In their second season, though, Turner erased a potential assist for McConnell. The 76ers were playing the Pacers when McConnell ran out in transition and tossed a lob to his then-teammate Robert Covington for what nearly everyone in the arena must have assumed was an easy alley-oop layup. But at the last moment, Turner came from behind to swoop through the lane and rejected Covington at the rim.

“A lot of people in that situation would be scared to get dunked on,” Turner said. “But I don’t care if get dunked on. You have to develop that mentality as a shot blocker. All the great shot blockers get dunked on.”

McConnell, who signed with the Pacers before the start of last season, and Turner, who has spent his entire career in Indiana, both say that a lot of what they do on defense cannot be taught. Turner described his shot-blocking ability as “a gift.” McConnell said his type of defense was a mind-set.

“I just want to make it as hard as possible for guys to get into their offense, for them to get over half court — anything,” he said. “You come into the game, and I’m not physically imposing or all that quick. But I’ll pressure you.”

Frank Franklin Ii/Associated Press

While they lean on instinct, timing and effort, they have refined their skills. In college, Turner said, he was often more athletic than the players he defended. But when he entered the N.B.A., he discovered a league populated by decathletes like Russell Westbrook — players who could bound past him or over him. So Turner polished his positioning with the help of Dan Burke, a former assistant coach for the Pacers who now works for the 76ers.

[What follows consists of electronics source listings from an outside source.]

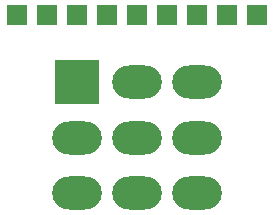
<source format=gbr>
G04 #@! TF.GenerationSoftware,KiCad,Pcbnew,(5.1.5-0-10_14)*
G04 #@! TF.CreationDate,2020-11-20T21:37:45+01:00*
G04 #@! TF.ProjectId,3pdt-breakout,33706474-2d62-4726-9561-6b6f75742e6b,rev?*
G04 #@! TF.SameCoordinates,Original*
G04 #@! TF.FileFunction,Copper,L2,Bot*
G04 #@! TF.FilePolarity,Positive*
%FSLAX46Y46*%
G04 Gerber Fmt 4.6, Leading zero omitted, Abs format (unit mm)*
G04 Created by KiCad (PCBNEW (5.1.5-0-10_14)) date 2020-11-20 21:37:45*
%MOMM*%
%LPD*%
G04 APERTURE LIST*
%ADD10O,4.200000X2.800000*%
%ADD11R,3.816000X3.816000*%
%ADD12R,1.700000X1.700000*%
G04 APERTURE END LIST*
D10*
X235585000Y-68835000D03*
X235585000Y-64135000D03*
X235585000Y-59435000D03*
X230505000Y-68835000D03*
X230505000Y-64135000D03*
X230505000Y-59435000D03*
X225425000Y-68835000D03*
X225425000Y-64135000D03*
D11*
X225425000Y-59435000D03*
D12*
X222885000Y-53721000D03*
X230505000Y-53721000D03*
X238125000Y-53721000D03*
X220345000Y-53721000D03*
X225425000Y-53721000D03*
X227965000Y-53721000D03*
X233045000Y-53721000D03*
X235585000Y-53721000D03*
X240665000Y-53721000D03*
M02*

</source>
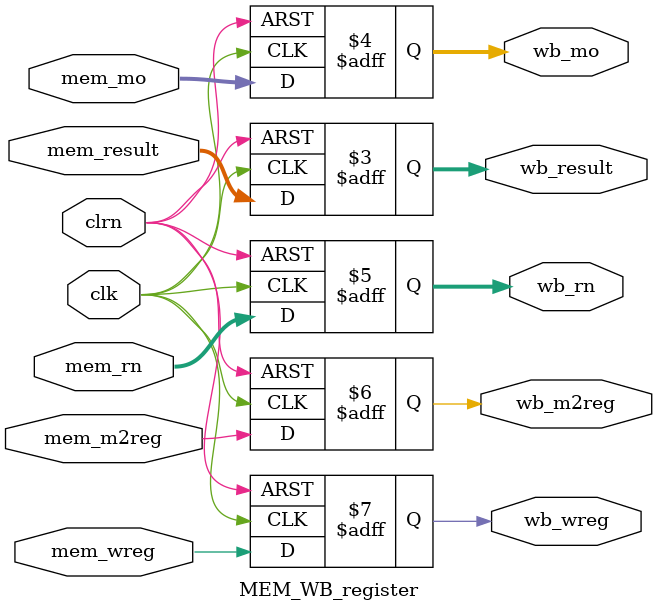
<source format=v>
`timescale 1ns / 1ps
module MEM_WB_register(mem_result,mem_mo,mem_m2reg,mem_wreg,mem_rn,clk,clrn,
								wb_result,wb_mo,wb_m2reg,wb_wreg,wb_rn
    );
	 input [31:0] mem_result,mem_mo;     // mem_result-alu¼ÆËã½á¹û,mem_mo-´æ´¢Æ÷Öµ
	 input [4:0] mem_rn;                 // mem_rn-Ð´»Ø¼Ä´æÆ÷ºÅ
	 input mem_m2reg,mem_wreg;           // mem_m2reg-Ñ¡ÔñÐÅºÅalu¼ÆËã½á¹û»ò´æ´¢Æ÷ÄÚÈÝ,mem_wreg-Ð´¼Ä´æÆ÷ÐÅºÅ
	 
	 input clk,clrn;                     // clk-Ê±ÖÓÐÅºÅ£»clrn-¸´Î»ÐÅºÅ£»
	 // wb½×¶Î¶ÔÓ¦ÐÅºÅ
	 output [31:0] wb_result,wb_mo;
	 output [4:0] wb_rn;
	 output wb_m2reg,wb_wreg;
	 
	 reg [31:0] wb_result,wb_mo;
	 reg [4:0] wb_rn;
	 reg wb_m2reg,wb_wreg;
	 always@(posedge clk or negedge clrn)
		if(clrn == 0)                     // ÖÃÎ»ÐÅºÅÎª0£¬Ôò½«¼Ä´æÆ÷ÖÐµÄÐÅºÅÇåÁã£¬·ñÔò½«exe½×¶ÎµÄÐÅºÅ¸³Öµ¸øwb½×¶ÎÏàÓ¦×Ö¶Î
			begin                 
				wb_result<=0;
				wb_mo<=0;
				wb_m2reg<=0;
				wb_wreg<=0;
				wb_rn<=0;
			end
		else
			begin
				wb_result<=mem_result;
				wb_mo<=mem_mo;
				wb_m2reg<=mem_m2reg;
				wb_wreg<=mem_wreg;
				wb_rn<=mem_rn;
			end


endmodule

</source>
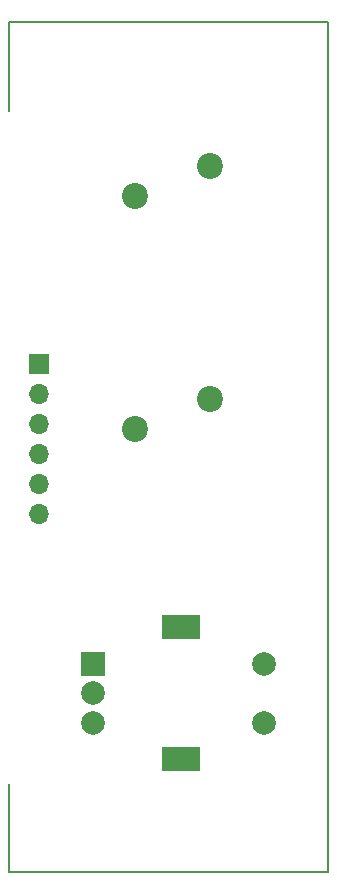
<source format=gbr>
%TF.GenerationSoftware,KiCad,Pcbnew,9.0.0*%
%TF.CreationDate,2025-06-13T23:26:38+05:30*%
%TF.ProjectId,MP3Player,4d503350-6c61-4796-9572-2e6b69636164,rev?*%
%TF.SameCoordinates,Original*%
%TF.FileFunction,Copper,L2,Bot*%
%TF.FilePolarity,Positive*%
%FSLAX46Y46*%
G04 Gerber Fmt 4.6, Leading zero omitted, Abs format (unit mm)*
G04 Created by KiCad (PCBNEW 9.0.0) date 2025-06-13 23:26:38*
%MOMM*%
%LPD*%
G01*
G04 APERTURE LIST*
%TA.AperFunction,NonConductor*%
%ADD10C,0.200000*%
%TD*%
%TA.AperFunction,ComponentPad*%
%ADD11R,1.700000X1.700000*%
%TD*%
%TA.AperFunction,ComponentPad*%
%ADD12O,1.700000X1.700000*%
%TD*%
%TA.AperFunction,ComponentPad*%
%ADD13R,2.000000X2.000000*%
%TD*%
%TA.AperFunction,ComponentPad*%
%ADD14C,2.000000*%
%TD*%
%TA.AperFunction,ComponentPad*%
%ADD15R,3.200000X2.000000*%
%TD*%
%TA.AperFunction,ComponentPad*%
%ADD16C,2.200000*%
%TD*%
G04 APERTURE END LIST*
D10*
X147500000Y-77000000D02*
X147500000Y-83000000D01*
X174500000Y-76000000D02*
X174500000Y-75500000D01*
X174500000Y-147500000D02*
X174500000Y-77000000D01*
X174500000Y-77000000D02*
X174500000Y-76000000D01*
X174500000Y-75500000D02*
X147500000Y-75500000D01*
X147500000Y-140000000D02*
X147500000Y-147500000D01*
X147500000Y-147500000D02*
X174500000Y-147500000D01*
X147500000Y-77000000D02*
X147500000Y-75500000D01*
D11*
%TO.P,J1,1,Pin_1*%
%TO.N,Net-(J1-Pin_1)*%
X150000000Y-104420000D03*
D12*
%TO.P,J1,2,Pin_2*%
%TO.N,Net-(J1-Pin_2)*%
X150000000Y-106960000D03*
%TO.P,J1,3,Pin_3*%
%TO.N,Net-(J1-Pin_3)*%
X150000000Y-109500000D03*
%TO.P,J1,4,Pin_4*%
%TO.N,Net-(J1-Pin_4)*%
X150000000Y-112040000D03*
%TO.P,J1,5,Pin_5*%
%TO.N,Net-(J1-Pin_5)*%
X150000000Y-114580000D03*
%TO.P,J1,6,Pin_6*%
%TO.N,Net-(J1-Pin_6)*%
X150000000Y-117120000D03*
%TD*%
D13*
%TO.P,SW1,A,A*%
%TO.N,Net-(J1-Pin_4)*%
X154580000Y-129825000D03*
D14*
%TO.P,SW1,B,B*%
%TO.N,Net-(J1-Pin_5)*%
X154580000Y-134825000D03*
%TO.P,SW1,C,C*%
%TO.N,Net-(J1-Pin_6)*%
X154580000Y-132325000D03*
D15*
%TO.P,SW1,MP*%
%TO.N,N/C*%
X162080000Y-126725000D03*
X162080000Y-137925000D03*
D14*
%TO.P,SW1,S1,S1*%
%TO.N,Net-(J1-Pin_1)*%
X169080000Y-134825000D03*
%TO.P,SW1,S2,S2*%
%TO.N,Net-(J1-Pin_6)*%
X169080000Y-129825000D03*
%TD*%
D16*
%TO.P,SW2,2,2*%
%TO.N,Net-(J1-Pin_6)*%
X158110000Y-90215000D03*
%TO.P,SW2,1,1*%
%TO.N,Net-(J1-Pin_2)*%
X164460000Y-87675000D03*
%TD*%
%TO.P,SW3,1,1*%
%TO.N,Net-(J1-Pin_3)*%
X164540000Y-107420000D03*
%TO.P,SW3,2,2*%
%TO.N,Net-(J1-Pin_6)*%
X158190000Y-109960000D03*
%TD*%
M02*

</source>
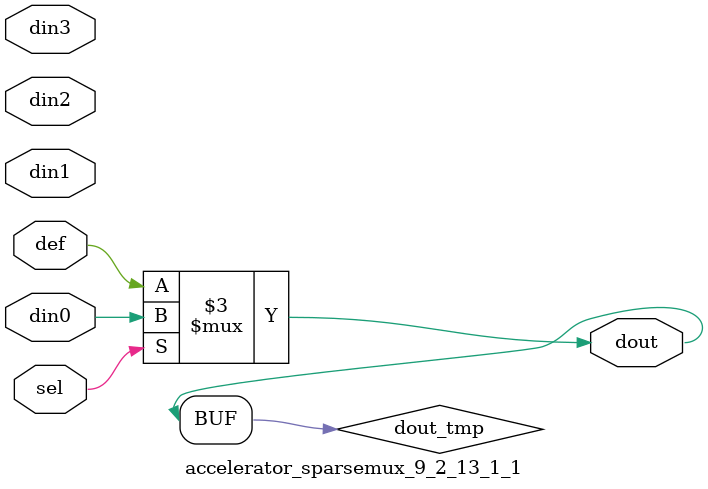
<source format=v>
`timescale 1ns / 1ps

module accelerator_sparsemux_9_2_13_1_1 (din0,din1,din2,din3,def,sel,dout);

parameter din0_WIDTH = 1;

parameter din1_WIDTH = 1;

parameter din2_WIDTH = 1;

parameter din3_WIDTH = 1;

parameter def_WIDTH = 1;
parameter sel_WIDTH = 1;
parameter dout_WIDTH = 1;

parameter [sel_WIDTH-1:0] CASE0 = 1;

parameter [sel_WIDTH-1:0] CASE1 = 1;

parameter [sel_WIDTH-1:0] CASE2 = 1;

parameter [sel_WIDTH-1:0] CASE3 = 1;

parameter ID = 1;
parameter NUM_STAGE = 1;



input [din0_WIDTH-1:0] din0;

input [din1_WIDTH-1:0] din1;

input [din2_WIDTH-1:0] din2;

input [din3_WIDTH-1:0] din3;

input [def_WIDTH-1:0] def;
input [sel_WIDTH-1:0] sel;

output [dout_WIDTH-1:0] dout;



reg [dout_WIDTH-1:0] dout_tmp;


always @ (*) begin
(* parallel_case *) case (sel)
    
    CASE0 : dout_tmp = din0;
    
    CASE1 : dout_tmp = din1;
    
    CASE2 : dout_tmp = din2;
    
    CASE3 : dout_tmp = din3;
    
    default : dout_tmp = def;
endcase
end


assign dout = dout_tmp;



endmodule

</source>
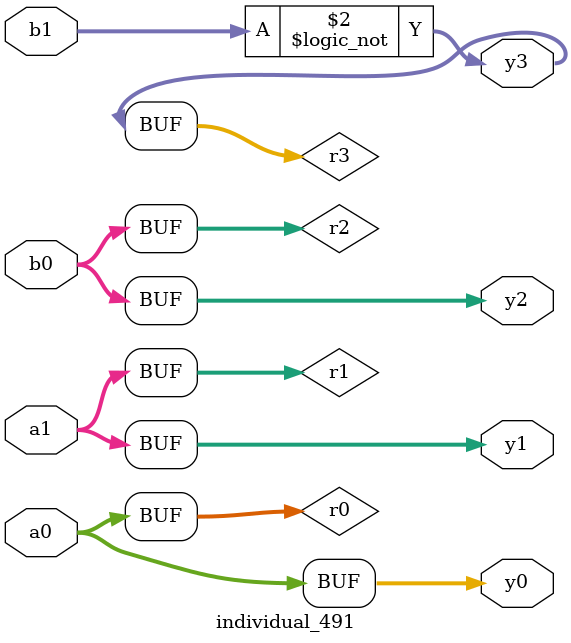
<source format=sv>
module individual_491(input logic [15:0] a1, input logic [15:0] a0, input logic [15:0] b1, input logic [15:0] b0, output logic [15:0] y3, output logic [15:0] y2, output logic [15:0] y1, output logic [15:0] y0);
logic [15:0] r0, r1, r2, r3;  always@(*) begin 	 r0 = a0; r1 = a1; r2 = b0; r3 = b1;  	 r3 = ! b1 ; 	 y3 = r3; y2 = r2; y1 = r1; y0 = r0; end
endmodule
</source>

“You have to be in the right spot at the right time,” Turner said. “You have to get there first.”

McConnell was around basketball from an early age. His father, Tim, was his coach at Chartiers Valley High School outside Pittsburgh, where the players occasionally did defensive slides while holding bricks.

“We wouldn’t do it that often,” McConnell said. “But we definitely did it.”

As he got older, McConnell would study Chris Paul’s defensive prowess — “He just makes it so hard on guys,” McConnell said — while earning his way into the N.B.A. with the same sort of resolve. McConnell is routinely underestimated by opposing players, Turner said.

“Especially by the young guys coming into the league,” Turner said. “They look at him, like, ‘Who is this white boy in front of me?’ But T.J., it’s like he takes that to heart. He loves the challenge — the challenge of people looking at him that way.”

Earlier this month, before the All-Star break, McConnell had one of the best games of his career, finishing with 16 points, 13 assists and 10 steals in a win against the Cleveland Cavaliers. During one extraordinary stretch of the first quarter, he had steals on five straight possessions. He set an N.B.A. record with nine steals in the first half.

“That’s as good of a game as you’re going to see,” the Pacers’ Malcolm Brogdon said.

McConnell also leads the league in deflections, though he doesn’t want to know his tally in real time during games, he said, because he worries that he might become “overzealous.”

At the same time, McConnell has managed to block 14 shots. Every time it happens, he said, it comes as a total surprise. And for the briefest moment, he gets a glimpse at what life must be like for his taller teammate.

“It’s kind of like, ‘Did I just do that?’ ” McConnell said.